(Dataset excerpts)
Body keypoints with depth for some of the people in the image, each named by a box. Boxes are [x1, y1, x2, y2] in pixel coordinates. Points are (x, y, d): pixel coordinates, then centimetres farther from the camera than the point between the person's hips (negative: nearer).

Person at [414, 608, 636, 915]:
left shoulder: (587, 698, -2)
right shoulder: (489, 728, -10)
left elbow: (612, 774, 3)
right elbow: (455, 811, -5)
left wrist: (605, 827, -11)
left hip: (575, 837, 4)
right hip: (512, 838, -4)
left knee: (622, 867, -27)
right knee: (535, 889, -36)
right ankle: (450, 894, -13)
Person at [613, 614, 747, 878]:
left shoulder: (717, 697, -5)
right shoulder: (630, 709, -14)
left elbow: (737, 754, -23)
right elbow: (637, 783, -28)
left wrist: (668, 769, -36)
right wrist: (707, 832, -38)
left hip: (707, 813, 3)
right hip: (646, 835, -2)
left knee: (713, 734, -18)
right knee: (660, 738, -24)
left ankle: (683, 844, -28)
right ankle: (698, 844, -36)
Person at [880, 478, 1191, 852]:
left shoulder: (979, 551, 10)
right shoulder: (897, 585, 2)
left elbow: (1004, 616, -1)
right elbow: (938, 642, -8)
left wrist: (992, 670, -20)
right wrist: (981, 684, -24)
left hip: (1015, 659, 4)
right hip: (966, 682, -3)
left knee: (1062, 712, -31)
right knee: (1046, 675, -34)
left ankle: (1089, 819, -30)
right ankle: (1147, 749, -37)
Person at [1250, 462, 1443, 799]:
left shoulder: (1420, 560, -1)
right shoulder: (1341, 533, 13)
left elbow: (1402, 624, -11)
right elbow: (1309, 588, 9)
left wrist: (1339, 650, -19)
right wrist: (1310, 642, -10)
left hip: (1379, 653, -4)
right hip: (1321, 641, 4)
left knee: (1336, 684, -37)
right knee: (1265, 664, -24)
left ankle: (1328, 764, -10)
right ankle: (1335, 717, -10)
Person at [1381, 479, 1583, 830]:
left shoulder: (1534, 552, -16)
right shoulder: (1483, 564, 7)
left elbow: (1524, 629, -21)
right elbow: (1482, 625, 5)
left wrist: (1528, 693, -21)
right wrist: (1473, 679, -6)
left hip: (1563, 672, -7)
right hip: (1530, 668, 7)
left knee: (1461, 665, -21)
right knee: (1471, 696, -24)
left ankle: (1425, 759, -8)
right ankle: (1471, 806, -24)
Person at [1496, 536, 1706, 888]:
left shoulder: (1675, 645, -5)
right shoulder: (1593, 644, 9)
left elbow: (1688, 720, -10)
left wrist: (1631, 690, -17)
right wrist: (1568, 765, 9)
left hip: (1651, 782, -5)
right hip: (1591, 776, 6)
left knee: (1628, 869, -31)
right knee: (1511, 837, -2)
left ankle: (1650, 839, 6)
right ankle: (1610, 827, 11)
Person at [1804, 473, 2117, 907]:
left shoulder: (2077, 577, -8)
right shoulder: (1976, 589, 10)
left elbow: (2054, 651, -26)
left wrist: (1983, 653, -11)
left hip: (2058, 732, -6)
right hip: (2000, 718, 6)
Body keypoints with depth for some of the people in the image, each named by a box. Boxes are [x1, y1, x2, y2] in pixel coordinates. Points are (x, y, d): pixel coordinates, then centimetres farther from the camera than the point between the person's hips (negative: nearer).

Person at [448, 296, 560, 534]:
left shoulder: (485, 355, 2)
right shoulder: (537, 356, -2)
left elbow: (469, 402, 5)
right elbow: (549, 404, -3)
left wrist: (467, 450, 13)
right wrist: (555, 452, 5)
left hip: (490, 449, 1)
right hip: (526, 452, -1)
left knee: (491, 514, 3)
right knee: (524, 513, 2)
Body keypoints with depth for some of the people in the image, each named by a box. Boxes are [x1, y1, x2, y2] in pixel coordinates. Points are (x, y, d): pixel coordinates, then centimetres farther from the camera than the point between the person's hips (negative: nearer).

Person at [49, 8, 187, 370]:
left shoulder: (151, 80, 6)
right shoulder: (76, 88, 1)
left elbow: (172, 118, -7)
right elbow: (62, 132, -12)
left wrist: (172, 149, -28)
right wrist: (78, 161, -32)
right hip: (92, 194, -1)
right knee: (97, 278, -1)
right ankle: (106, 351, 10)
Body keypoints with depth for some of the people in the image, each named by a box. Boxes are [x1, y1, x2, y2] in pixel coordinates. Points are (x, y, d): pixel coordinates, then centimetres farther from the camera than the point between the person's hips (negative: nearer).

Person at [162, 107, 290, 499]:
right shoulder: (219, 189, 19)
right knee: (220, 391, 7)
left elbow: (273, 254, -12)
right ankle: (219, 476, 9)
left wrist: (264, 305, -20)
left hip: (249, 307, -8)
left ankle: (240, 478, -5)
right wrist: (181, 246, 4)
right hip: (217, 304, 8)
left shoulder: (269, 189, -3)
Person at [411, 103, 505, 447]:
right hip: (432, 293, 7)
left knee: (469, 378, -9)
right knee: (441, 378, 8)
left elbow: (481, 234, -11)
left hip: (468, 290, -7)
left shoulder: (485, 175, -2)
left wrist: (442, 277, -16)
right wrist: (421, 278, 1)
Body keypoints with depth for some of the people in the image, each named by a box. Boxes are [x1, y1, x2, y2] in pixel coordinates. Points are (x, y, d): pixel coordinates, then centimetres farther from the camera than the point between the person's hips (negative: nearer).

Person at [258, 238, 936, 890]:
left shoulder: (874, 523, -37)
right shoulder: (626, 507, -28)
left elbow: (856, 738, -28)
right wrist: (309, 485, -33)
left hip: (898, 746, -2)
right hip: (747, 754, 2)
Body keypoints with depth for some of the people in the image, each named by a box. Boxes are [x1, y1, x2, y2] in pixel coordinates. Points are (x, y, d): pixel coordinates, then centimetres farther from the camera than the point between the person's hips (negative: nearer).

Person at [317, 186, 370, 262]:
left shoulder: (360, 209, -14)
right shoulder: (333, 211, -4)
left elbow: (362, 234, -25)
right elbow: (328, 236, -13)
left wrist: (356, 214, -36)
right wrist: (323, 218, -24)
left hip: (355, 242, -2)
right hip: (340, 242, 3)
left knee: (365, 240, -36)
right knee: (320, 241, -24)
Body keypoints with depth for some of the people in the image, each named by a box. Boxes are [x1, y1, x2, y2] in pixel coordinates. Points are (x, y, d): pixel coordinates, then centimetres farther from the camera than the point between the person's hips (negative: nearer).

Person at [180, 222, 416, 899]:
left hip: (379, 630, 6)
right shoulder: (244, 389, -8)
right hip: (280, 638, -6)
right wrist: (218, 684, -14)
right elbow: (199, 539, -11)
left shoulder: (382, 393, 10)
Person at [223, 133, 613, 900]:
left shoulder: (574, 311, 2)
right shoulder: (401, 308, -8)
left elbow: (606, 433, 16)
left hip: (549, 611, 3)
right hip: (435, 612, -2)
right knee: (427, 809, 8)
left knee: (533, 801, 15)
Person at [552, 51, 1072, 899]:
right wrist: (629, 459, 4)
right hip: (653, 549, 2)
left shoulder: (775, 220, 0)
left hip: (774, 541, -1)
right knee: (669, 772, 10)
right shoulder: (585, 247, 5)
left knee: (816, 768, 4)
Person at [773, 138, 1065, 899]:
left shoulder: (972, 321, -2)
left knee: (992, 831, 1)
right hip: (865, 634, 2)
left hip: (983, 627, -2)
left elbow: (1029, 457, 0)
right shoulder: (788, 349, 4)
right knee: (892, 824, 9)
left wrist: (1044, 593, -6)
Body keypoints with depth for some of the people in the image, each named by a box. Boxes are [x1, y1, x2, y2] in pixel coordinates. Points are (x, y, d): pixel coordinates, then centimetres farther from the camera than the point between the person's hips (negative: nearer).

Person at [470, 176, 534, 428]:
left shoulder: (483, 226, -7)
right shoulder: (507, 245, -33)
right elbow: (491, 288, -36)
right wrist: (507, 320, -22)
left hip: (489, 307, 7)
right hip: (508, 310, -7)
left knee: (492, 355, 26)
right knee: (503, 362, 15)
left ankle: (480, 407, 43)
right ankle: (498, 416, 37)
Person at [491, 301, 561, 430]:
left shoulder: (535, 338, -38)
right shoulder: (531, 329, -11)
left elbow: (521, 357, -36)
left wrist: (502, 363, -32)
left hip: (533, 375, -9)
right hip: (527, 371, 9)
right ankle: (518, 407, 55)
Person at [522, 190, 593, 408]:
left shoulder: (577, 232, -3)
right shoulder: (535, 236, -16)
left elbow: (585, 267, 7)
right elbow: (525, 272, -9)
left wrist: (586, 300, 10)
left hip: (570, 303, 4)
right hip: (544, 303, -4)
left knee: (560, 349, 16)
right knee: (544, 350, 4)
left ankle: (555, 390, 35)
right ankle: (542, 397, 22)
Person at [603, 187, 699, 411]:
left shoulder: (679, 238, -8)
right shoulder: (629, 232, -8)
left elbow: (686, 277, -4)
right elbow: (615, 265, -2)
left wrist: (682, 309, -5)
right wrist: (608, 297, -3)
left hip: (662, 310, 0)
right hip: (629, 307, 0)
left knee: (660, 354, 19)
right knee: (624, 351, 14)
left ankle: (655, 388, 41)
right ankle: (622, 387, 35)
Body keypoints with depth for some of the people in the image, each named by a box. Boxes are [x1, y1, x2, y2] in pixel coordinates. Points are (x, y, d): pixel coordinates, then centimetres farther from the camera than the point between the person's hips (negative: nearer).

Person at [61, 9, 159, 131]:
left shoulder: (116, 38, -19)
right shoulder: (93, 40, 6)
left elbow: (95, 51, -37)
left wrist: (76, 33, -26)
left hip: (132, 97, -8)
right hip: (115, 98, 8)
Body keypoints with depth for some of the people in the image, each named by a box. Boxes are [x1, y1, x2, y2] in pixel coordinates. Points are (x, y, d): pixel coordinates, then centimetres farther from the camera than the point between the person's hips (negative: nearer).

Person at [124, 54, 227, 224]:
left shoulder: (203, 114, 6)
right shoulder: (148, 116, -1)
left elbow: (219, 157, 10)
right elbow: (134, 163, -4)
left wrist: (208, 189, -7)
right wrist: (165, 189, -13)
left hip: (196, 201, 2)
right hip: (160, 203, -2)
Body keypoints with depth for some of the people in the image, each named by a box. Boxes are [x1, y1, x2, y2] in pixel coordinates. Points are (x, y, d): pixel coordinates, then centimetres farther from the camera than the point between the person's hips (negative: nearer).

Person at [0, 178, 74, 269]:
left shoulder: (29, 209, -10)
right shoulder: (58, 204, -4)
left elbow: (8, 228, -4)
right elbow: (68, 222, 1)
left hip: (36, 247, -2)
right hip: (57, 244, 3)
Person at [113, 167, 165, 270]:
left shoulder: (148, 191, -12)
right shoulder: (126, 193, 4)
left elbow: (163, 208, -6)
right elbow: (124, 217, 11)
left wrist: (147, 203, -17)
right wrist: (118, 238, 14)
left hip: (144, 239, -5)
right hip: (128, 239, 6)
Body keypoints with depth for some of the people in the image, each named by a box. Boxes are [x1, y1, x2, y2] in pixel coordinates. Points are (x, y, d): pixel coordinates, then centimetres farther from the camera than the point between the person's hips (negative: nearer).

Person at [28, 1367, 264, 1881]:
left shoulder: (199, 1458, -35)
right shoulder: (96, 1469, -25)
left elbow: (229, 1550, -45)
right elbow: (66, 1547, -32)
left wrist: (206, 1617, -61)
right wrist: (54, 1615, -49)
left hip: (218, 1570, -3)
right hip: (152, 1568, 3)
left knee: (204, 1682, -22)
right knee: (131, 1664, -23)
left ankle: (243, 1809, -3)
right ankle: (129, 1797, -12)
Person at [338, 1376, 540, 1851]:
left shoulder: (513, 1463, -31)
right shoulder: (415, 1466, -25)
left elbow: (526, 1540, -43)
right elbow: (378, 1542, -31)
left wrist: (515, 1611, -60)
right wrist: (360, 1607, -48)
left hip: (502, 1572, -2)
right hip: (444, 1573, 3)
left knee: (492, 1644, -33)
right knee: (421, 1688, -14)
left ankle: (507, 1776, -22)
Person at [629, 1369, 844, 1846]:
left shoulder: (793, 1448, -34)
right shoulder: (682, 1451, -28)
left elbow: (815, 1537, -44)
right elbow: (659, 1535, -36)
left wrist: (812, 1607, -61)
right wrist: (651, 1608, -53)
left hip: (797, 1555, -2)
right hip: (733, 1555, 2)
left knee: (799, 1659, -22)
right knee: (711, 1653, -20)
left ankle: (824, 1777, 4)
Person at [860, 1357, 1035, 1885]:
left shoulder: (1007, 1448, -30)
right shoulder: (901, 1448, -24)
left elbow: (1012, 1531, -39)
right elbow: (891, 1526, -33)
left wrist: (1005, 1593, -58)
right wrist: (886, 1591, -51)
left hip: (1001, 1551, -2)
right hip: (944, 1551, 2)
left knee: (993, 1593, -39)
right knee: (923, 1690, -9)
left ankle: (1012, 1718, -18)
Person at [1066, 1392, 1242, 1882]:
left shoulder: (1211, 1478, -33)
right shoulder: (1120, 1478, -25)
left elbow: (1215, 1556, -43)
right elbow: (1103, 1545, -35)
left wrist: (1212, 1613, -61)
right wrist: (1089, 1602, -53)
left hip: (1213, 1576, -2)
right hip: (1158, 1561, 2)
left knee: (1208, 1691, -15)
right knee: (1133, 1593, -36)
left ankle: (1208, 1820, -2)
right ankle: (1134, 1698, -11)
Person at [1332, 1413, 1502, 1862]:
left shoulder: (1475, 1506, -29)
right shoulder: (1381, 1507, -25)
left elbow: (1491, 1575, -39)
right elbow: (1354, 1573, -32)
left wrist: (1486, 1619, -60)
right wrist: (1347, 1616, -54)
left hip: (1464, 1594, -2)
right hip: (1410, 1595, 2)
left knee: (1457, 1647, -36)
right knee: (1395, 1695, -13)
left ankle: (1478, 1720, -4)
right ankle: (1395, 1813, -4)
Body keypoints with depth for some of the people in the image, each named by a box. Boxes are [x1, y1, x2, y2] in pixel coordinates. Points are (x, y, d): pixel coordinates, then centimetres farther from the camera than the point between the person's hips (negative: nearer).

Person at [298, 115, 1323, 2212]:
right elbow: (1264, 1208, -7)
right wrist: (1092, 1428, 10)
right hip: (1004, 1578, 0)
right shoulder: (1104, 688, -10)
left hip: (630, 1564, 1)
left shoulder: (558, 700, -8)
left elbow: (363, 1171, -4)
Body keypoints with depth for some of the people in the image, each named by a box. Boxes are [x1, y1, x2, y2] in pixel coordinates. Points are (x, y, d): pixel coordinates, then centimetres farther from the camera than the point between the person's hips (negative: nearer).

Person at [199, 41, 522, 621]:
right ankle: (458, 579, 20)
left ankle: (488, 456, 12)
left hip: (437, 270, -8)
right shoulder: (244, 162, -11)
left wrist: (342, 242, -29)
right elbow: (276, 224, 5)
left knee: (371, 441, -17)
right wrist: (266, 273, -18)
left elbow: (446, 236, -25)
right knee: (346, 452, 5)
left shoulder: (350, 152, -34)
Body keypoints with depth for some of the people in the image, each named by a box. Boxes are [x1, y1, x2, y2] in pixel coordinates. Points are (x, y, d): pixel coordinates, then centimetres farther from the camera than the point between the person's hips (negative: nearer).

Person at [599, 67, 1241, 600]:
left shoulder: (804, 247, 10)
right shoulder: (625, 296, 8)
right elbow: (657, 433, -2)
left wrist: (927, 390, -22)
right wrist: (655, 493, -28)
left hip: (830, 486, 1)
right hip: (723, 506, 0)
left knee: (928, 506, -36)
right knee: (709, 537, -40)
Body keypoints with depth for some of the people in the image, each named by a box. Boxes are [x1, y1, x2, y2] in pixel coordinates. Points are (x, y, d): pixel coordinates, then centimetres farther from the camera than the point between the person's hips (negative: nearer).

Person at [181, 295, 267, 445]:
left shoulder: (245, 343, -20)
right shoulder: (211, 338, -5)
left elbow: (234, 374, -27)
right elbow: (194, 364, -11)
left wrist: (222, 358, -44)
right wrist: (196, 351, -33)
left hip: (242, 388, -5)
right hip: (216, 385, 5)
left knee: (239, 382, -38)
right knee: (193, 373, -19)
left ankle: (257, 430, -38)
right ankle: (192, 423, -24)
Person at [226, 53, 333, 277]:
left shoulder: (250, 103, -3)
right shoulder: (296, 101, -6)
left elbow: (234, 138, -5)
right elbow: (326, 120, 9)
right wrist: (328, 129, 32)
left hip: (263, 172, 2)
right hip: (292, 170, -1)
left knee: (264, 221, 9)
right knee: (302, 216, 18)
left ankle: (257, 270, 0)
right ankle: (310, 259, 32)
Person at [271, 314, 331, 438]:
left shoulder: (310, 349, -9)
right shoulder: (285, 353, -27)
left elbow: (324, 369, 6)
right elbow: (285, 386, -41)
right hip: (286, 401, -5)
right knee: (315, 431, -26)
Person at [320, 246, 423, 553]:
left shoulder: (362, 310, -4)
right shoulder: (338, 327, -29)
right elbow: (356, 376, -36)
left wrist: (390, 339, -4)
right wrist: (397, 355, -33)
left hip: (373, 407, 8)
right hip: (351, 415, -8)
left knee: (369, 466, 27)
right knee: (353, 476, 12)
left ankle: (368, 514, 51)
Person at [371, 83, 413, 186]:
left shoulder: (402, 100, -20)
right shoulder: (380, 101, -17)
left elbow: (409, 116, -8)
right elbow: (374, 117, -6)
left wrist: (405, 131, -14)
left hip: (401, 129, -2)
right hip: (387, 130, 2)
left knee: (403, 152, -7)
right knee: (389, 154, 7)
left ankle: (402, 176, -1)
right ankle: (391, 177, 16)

• _What the task asks_: All that should be written out is the stretch of lines above between the one holding "left hip: (132, 97, -8)" and the one holding "right knee: (131, 1664, -23)", inclusive, exactly as given.

• _Solution to the exercise_:
left hip: (132, 97, -8)
right hip: (115, 98, 8)
Body keypoints with depth for some of the people in the image, each named by a box. Boxes are [x1, y1, x2, y2] in pixel coordinates. Points are (x, y, d): pixel coordinates, then centimetres farther from the camera than the point between the person's hips (negative: nearer).

Person at [124, 54, 227, 224]:
left shoulder: (203, 114, 6)
right shoulder: (148, 116, -1)
left elbow: (219, 157, 10)
right elbow: (134, 163, -4)
left wrist: (208, 189, -7)
right wrist: (165, 189, -13)
left hip: (196, 201, 2)
right hip: (160, 203, -2)
Body keypoints with depth for some of the people in the image, each named by a box. Boxes are [x1, y1, x2, y2] in pixel coordinates. Points are (x, y, d): pixel coordinates, then centimetres farther from the camera than the point between the person's hips (negative: nearer).

Person at [0, 178, 74, 269]:
left shoulder: (29, 209, -10)
right shoulder: (58, 204, -4)
left elbow: (8, 228, -4)
right elbow: (68, 222, 1)
left hip: (36, 247, -2)
right hip: (57, 244, 3)
Person at [113, 167, 165, 270]:
left shoulder: (148, 191, -12)
right shoulder: (126, 193, 4)
left elbow: (163, 208, -6)
right elbow: (124, 217, 11)
left wrist: (147, 203, -17)
right wrist: (118, 238, 14)
left hip: (144, 239, -5)
right hip: (128, 239, 6)
Body keypoints with depth for some of the people in the image, each named by a box. Boxes are [x1, y1, x2, y2] in pixel coordinates. Points are (x, y, d): pixel coordinates, then centimetres farther from the camera than the point between the person's hips (negative: nearer).

Person at [28, 1367, 264, 1881]:
left shoulder: (199, 1458, -35)
right shoulder: (96, 1469, -25)
left elbow: (229, 1550, -45)
right elbow: (66, 1547, -32)
left wrist: (206, 1617, -61)
right wrist: (54, 1615, -49)
left hip: (218, 1570, -3)
right hip: (152, 1568, 3)
left knee: (204, 1682, -22)
right knee: (131, 1664, -23)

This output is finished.